- _Exercise requirements_: Arrange the rows below as a Markdown table with two columns, No. and Text. Put each row's number in No. and its wording in Text, and skip any blank rows.

════════════════

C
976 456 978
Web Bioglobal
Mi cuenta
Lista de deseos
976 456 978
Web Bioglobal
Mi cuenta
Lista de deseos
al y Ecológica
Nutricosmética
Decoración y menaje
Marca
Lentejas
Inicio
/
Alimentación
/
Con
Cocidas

════════════════

- _Result of the exercise_:
| No. | Text |
|---|---|
| 1 | C |
| 2 | 976 456 978 |
| 3 | Web Bioglobal |
| 4 | Mi cuenta |
| 5 | Lista de deseos |
| 6 | 976 456 978 |
| 7 | Web Bioglobal |
| 8 | Mi cuenta |
| 9 | Lista de deseos |
| 10 | al y Ecológica |
| 11 | Nutricosmética |
| 12 | Decoración y menaje |
| 13 | Marca |
| 14 | Lentejas |
| 15 | Inicio |
| 16 | / |
| 17 | Alimentación |
| 18 | / |
| 19 | Con |
| 20 | Cocidas |